Digital Guide

Art is something that makes you breathe with a different kind of happiness.
Anni Albers, 1968

Although the name Anni Albers immediately brings to mind the artist’s well-known practice of weaving, this exhibition aims to shift the emphasis away from the act of weaving and toward textile design, materials, and Albers’s collaborations with architects and other fabricators. The exhibition title takes its inspiration from Albers’s 1946 essay “Constructing Textiles,” her response to the increasing industrial ­production of textiles that questioned the Bauhaus definition of handweaving as a structural process.

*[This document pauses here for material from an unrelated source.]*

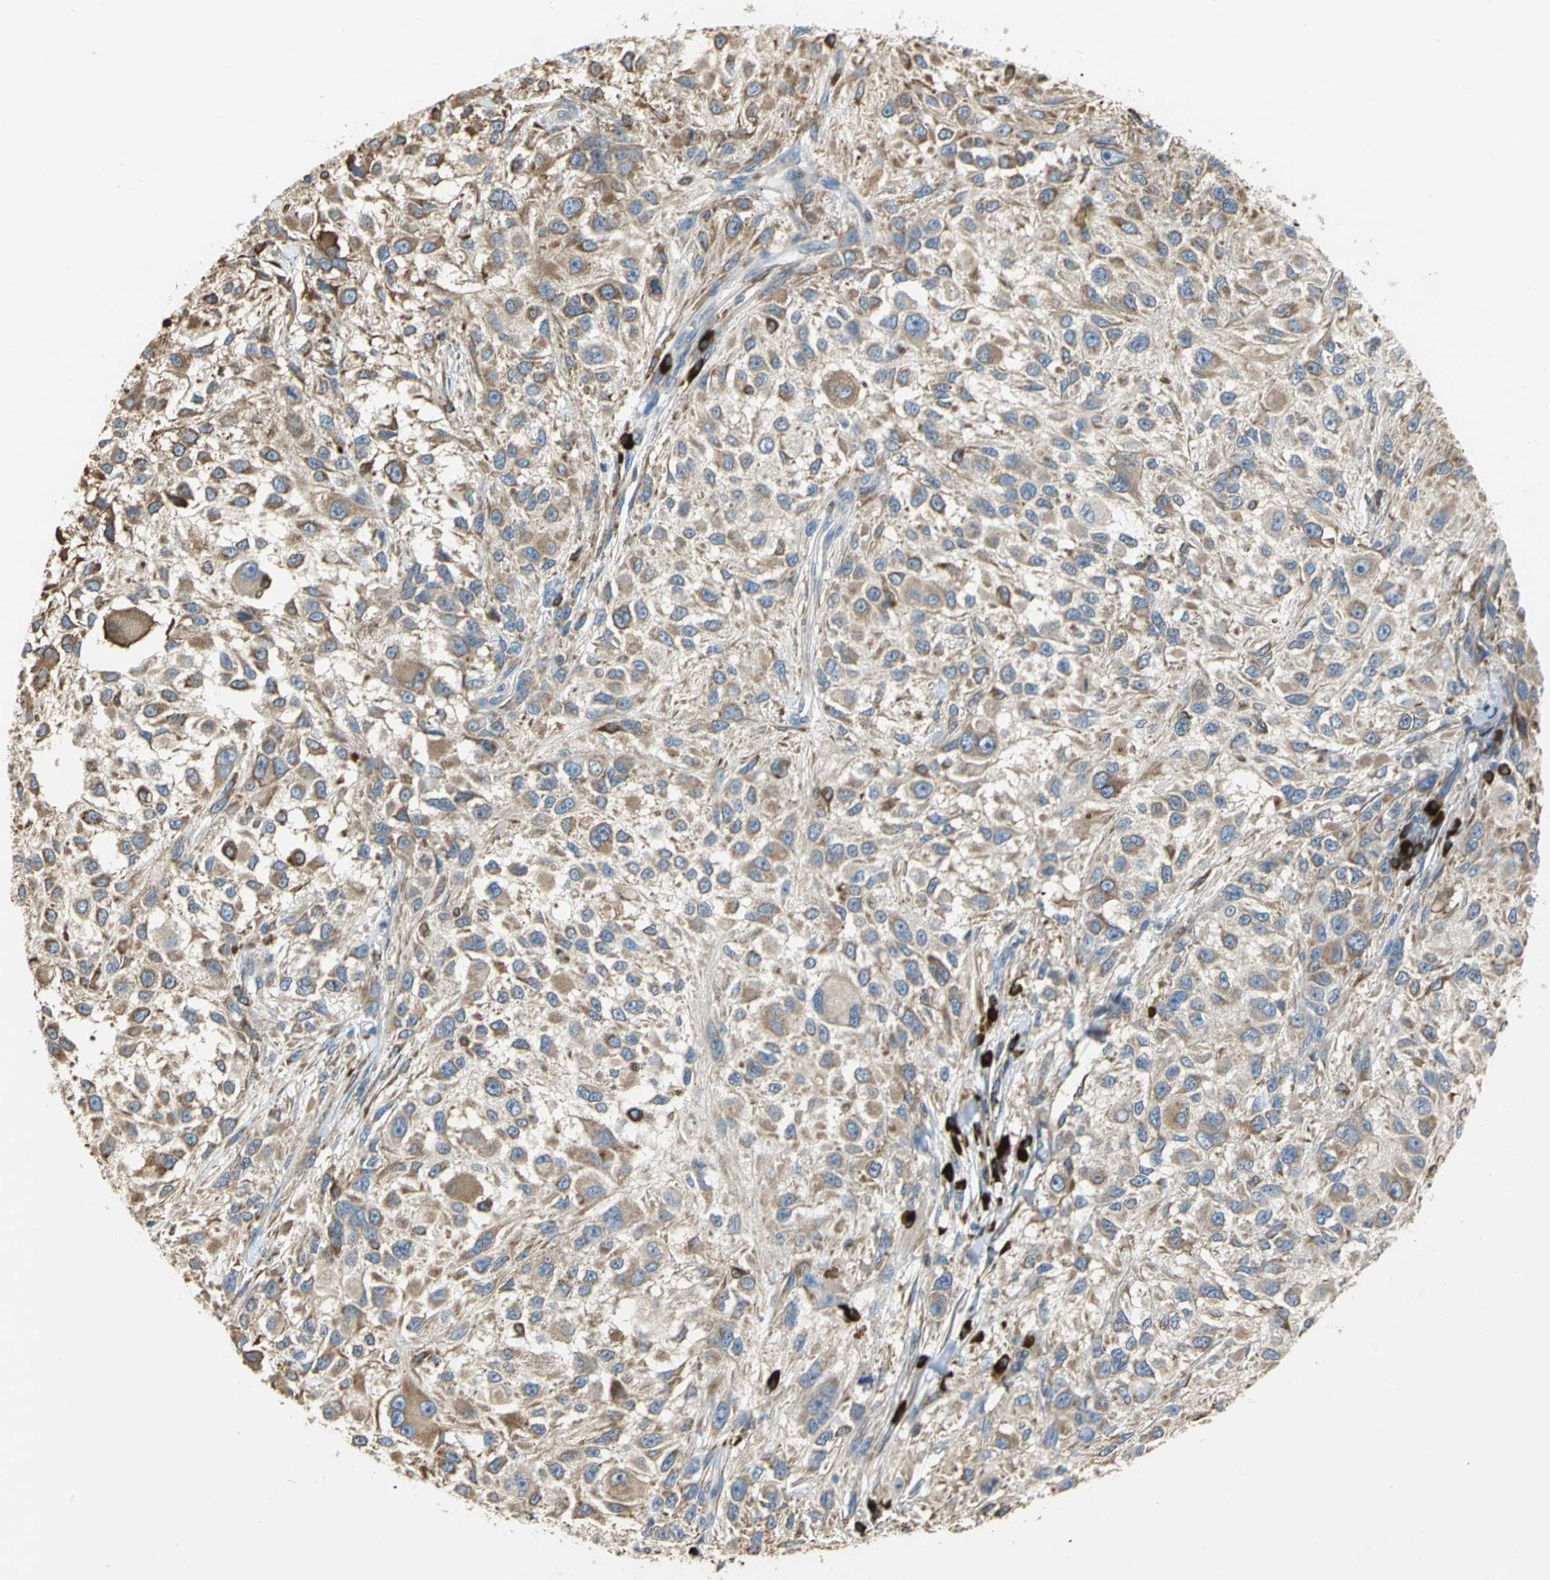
{"staining": {"intensity": "weak", "quantity": ">75%", "location": "cytoplasmic/membranous"}, "tissue": "melanoma", "cell_type": "Tumor cells", "image_type": "cancer", "snomed": [{"axis": "morphology", "description": "Necrosis, NOS"}, {"axis": "morphology", "description": "Malignant melanoma, NOS"}, {"axis": "topography", "description": "Skin"}], "caption": "Immunohistochemical staining of melanoma displays weak cytoplasmic/membranous protein expression in about >75% of tumor cells.", "gene": "SDF2L1", "patient": {"sex": "female", "age": 87}}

Anni Albers’s consideration of weaving as the first technology and its proximity to architecture is rooted in nineteenth-century German architect and art theoretician Gottfried Semper’s idea of textile as the origin of a wall. Semper described textile art as Urkunst—primordial art—and considered it as the very beginning of architecture, since textiles had provided shelter and divided spaces long before buildings were constructed of more permanent materials.

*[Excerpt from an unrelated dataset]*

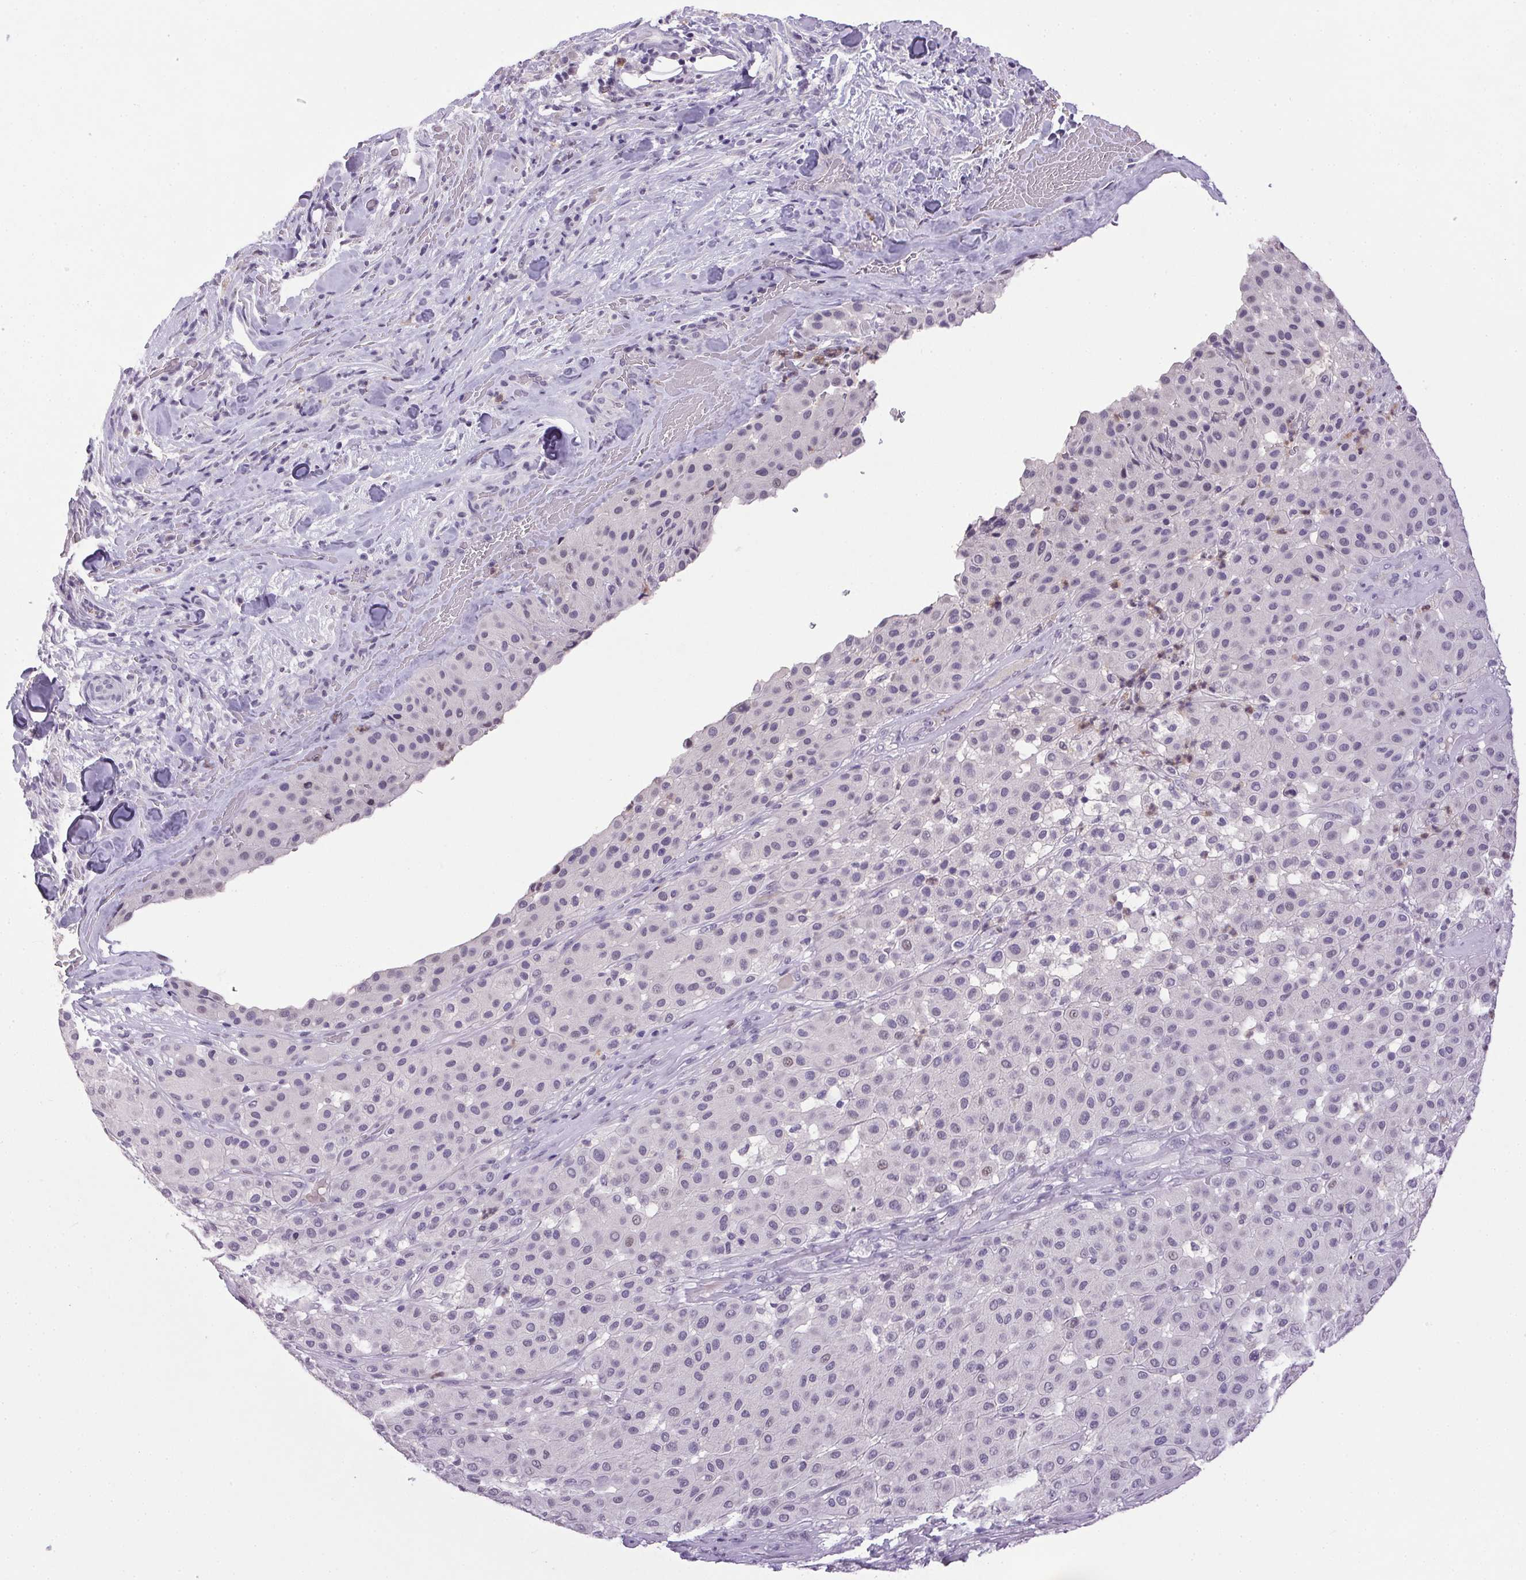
{"staining": {"intensity": "negative", "quantity": "none", "location": "none"}, "tissue": "melanoma", "cell_type": "Tumor cells", "image_type": "cancer", "snomed": [{"axis": "morphology", "description": "Malignant melanoma, Metastatic site"}, {"axis": "topography", "description": "Smooth muscle"}], "caption": "The photomicrograph displays no staining of tumor cells in malignant melanoma (metastatic site).", "gene": "TRDN", "patient": {"sex": "male", "age": 41}}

The exhibition is loosely structured in six chapters which focus on Anni Albers’s education at the Bauhaus; the lessons she learned from pre-Columbian weavers; the role of geometry; experiments with new materials; the design of functional materials; and the relationship between weaving and writing. Seven projects are at the core of the exhibition, highlighting Albers’s collaborations with architects and her invention of new fabrics in response to specific architectural spaces.

In all her endeavours, Anni Albers pursued the goal of understanding weaving as a construction with threads, as a constantly evolving experiment with new materials, and as an integral part of architecture. She regarded her work as an adventure and argued in her writing for designers to embrace “the power of creation.” It is our hope that this exhibition will continue to inform, ignite, and provoke creative minds and inspire thoughtful and innovative production in art, design, and architecture.

The exhibition is organized by the Zentrum Paul Klee, Bern, and the Josef and Anni Albers Foundation, Bethany, CT, in collaboration with Belvedere, Vienna.